Now that we've parameterized \(x\) and \(y\text{,}\) the second surface equation makes it easy to determine \(z\) in terms of \(t\text{.}\)

After simplifying the expression, we obtain, \(z = 2 + 2\sin^2 t\text{.}\)

Then the vector-valued function we obtain that traces out the intersection of these surfaces is:

\begin{equation*} \vec{\textbf{r}}(t) = \sqrt{2}\cos t \hat{\textbf{i}} + 2\sin t \hat{\textbf{j}} + (2 + 2\sin^2 t) \hat{\textbf{k}} \end{equation*}

This represents the same curve as specified by the parametric functions:

\begin{align*} x &= \sqrt{2}\cos t\\ y &= 2\sin t\\ z &= 2 + 2\sin^2 t \end{align*}

Now let’s verify this in CalcPlot3D visually!

a. Open the CalcPlot3D app.

b. Once the app is loaded and active, enter the second function listed above (z = x2 + y2) in the default function object on the left and press Enter (or click on the Graph button). The surface plot of this paraboloid should appear in the plot window.

c. Now, to enter the first function, which is stated implicitly, go to the Add to graph dropdown menu (just above the default function), and select Implicit Surface. Once this new object definition appears on the left, enter the implicit equation defining the first surface in the textbox and press Enter (or use the Graph button). This surface should look like an elliptic cylinder.

d. To make the intersection more clear, let's first zoom out once using the Zoom-out button, so the \(x\)- and \(y\)-axes run from -4 to 4 instead of from -2 to 2. Now click on the Format Axes button located just to the right of the 3D Mode button, and set the upper \(z\)-clip to 4.

e. Next make the surfaces semi-transparent using the transparency button or by typing the T key to get a clearer view of the intersection of the surfaces.
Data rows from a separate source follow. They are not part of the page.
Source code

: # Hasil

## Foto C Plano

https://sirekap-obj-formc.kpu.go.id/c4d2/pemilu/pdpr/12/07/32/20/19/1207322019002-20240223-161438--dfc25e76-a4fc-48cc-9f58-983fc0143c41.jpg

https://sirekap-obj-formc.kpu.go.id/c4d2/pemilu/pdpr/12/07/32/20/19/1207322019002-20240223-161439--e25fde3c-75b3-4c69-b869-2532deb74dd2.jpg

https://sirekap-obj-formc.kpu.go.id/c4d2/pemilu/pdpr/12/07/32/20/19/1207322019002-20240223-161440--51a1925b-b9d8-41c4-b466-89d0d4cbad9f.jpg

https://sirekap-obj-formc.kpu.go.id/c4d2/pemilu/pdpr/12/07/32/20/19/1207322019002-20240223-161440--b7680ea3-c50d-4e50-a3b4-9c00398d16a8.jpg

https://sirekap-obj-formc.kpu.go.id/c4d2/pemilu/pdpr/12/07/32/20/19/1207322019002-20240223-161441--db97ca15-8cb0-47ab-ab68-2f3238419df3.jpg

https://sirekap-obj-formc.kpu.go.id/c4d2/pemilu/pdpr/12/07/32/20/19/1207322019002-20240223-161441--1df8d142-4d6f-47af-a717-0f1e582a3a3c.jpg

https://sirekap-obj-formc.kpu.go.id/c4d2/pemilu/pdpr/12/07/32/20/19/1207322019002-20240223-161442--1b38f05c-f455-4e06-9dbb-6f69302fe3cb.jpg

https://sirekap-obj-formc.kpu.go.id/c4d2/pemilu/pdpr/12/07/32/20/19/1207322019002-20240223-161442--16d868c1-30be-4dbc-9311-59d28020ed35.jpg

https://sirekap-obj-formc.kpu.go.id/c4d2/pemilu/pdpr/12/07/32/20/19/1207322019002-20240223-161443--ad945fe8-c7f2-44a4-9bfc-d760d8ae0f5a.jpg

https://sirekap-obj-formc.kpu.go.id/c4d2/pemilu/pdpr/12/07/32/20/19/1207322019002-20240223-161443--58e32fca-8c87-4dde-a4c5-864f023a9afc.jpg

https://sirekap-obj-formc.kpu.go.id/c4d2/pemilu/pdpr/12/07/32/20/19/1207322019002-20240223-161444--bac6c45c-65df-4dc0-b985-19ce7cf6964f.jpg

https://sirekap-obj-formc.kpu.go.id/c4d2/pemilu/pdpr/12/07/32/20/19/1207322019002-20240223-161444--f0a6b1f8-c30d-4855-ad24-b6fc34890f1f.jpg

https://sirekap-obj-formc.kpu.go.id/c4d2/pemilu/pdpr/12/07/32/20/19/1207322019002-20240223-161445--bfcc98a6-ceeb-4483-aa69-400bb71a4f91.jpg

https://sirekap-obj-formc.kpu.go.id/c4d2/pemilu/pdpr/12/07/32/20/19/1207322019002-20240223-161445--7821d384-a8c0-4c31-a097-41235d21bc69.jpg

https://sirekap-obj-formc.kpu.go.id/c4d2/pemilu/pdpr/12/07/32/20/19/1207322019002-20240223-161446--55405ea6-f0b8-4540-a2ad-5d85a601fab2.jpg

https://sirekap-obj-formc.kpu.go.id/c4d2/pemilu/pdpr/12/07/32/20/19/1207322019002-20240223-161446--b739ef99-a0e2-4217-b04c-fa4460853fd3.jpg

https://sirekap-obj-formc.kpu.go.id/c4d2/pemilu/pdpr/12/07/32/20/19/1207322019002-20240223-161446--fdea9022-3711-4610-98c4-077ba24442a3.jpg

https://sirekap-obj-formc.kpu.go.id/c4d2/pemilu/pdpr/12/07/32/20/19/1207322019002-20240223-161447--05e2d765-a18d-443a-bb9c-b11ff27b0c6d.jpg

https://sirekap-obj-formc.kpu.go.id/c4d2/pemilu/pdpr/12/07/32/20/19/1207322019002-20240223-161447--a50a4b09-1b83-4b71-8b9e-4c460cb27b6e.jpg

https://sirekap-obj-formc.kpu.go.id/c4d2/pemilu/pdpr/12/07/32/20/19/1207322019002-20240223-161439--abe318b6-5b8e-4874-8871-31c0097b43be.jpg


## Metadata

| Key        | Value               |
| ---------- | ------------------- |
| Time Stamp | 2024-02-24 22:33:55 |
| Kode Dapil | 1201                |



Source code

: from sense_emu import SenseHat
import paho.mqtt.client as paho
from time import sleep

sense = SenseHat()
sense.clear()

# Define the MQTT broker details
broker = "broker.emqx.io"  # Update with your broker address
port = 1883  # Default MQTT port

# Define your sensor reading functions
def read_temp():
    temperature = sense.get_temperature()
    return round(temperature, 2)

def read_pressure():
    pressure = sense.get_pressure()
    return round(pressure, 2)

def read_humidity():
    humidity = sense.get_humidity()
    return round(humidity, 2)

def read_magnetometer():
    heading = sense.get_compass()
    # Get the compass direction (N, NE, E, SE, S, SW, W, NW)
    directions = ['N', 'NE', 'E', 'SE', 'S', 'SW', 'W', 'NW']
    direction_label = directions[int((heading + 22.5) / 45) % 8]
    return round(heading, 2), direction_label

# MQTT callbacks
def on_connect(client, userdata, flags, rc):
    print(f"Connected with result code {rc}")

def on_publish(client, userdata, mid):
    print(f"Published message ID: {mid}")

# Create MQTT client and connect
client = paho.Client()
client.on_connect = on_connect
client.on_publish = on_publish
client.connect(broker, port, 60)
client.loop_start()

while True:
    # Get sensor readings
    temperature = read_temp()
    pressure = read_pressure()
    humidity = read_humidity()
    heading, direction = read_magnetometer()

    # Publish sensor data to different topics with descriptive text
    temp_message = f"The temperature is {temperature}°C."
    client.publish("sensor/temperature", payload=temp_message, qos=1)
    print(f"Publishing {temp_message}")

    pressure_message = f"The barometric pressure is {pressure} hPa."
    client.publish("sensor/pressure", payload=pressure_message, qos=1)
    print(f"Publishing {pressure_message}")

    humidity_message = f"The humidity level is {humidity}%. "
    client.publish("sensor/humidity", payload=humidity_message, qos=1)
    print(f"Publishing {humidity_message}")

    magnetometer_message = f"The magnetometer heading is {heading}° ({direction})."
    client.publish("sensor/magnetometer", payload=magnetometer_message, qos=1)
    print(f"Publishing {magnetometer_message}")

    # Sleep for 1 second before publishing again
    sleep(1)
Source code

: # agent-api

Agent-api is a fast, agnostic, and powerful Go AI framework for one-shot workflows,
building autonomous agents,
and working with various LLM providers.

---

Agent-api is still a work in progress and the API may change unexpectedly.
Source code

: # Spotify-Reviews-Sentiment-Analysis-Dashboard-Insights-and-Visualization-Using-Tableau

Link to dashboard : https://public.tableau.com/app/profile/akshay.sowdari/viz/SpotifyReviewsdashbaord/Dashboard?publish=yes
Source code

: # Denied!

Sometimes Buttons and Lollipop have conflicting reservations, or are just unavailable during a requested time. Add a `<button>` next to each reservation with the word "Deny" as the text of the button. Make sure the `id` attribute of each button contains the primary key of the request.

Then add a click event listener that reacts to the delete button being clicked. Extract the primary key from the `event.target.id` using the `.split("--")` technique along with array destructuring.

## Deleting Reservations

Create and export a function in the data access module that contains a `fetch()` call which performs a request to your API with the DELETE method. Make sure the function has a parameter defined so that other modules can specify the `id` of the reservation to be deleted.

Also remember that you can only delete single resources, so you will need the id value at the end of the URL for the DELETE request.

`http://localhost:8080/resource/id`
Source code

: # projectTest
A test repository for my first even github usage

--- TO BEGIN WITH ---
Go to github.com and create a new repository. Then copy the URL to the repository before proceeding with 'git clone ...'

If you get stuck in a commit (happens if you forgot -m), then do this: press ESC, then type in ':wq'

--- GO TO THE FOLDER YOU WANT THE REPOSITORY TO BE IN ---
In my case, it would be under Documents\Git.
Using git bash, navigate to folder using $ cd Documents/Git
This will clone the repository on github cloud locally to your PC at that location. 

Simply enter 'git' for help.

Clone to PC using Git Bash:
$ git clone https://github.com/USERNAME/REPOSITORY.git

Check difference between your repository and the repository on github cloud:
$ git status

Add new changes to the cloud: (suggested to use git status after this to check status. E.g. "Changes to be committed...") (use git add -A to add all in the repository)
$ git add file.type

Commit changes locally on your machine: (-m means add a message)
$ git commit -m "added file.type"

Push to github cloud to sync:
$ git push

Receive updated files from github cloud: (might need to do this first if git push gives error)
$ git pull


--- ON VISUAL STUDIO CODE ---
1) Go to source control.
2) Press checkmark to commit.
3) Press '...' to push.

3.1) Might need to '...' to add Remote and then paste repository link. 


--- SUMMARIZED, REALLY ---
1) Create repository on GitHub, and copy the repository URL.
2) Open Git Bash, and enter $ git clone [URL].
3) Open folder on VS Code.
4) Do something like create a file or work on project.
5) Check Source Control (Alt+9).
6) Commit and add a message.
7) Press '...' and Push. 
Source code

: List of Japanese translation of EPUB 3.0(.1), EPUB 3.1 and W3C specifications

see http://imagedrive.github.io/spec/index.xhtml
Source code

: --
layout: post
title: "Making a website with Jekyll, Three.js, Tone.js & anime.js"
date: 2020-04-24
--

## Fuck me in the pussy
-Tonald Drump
Press the E key to turn off the edges on the surfaces.

f. Next we need to graph the space curve to see how well it fits the intersection of the surfaces. Select Space Curve: r(t) from the Add to graph dropdown menu. A space curve object should appear just below this menu.

Enter the three parametric equations we obtained (each in terms of \(t\)).

You will enter them like this:

\begin{align*} x &= \textbf{sqrt(2)cos(t)}\\ y &= \textbf{2sin(t)}\\ z &= \textbf{2 + 2(sin(t))\^{}2} \end{align*}

g. Now enter a range of 0 to \(2\pi\text{.}\) If you press Enter on the second value, it should produce the curve on the plot. If it does not appear, click the Graph button.

I also like the look of this one better with a constant color, so select the checkbox titled Use Constant Primary Color, at the bottom of this object.

h. Finally rotate the graph to see if it looks like we found the correct intersection curve. This should look like the image in Figure 5.4.2 below.

Notice that the intersection of these two surfaces may appear a little polygonal rather than smooth like the curve we just graphed. This is because we used an implicit surface with the default resolution. To improve this resolution, you can adjust the # Cubes/axis to a higher number, like 25. See the result in Figure 5.4.3.

Intersection of two surfaces
Intersection of two surfaces
Figure 5.4.2 Intersection of the surfaces \(2x^2 + y^2=4\quad\text{and}\quad z = x^2 + y^2\text{.}\)
Figure 5.4.3 Intersection of the surfaces \(2x^2 + y^2=4\quad\text{and}\quad z = x^2 + y^2\text{,}\) using a higher resulution on the implicit surface.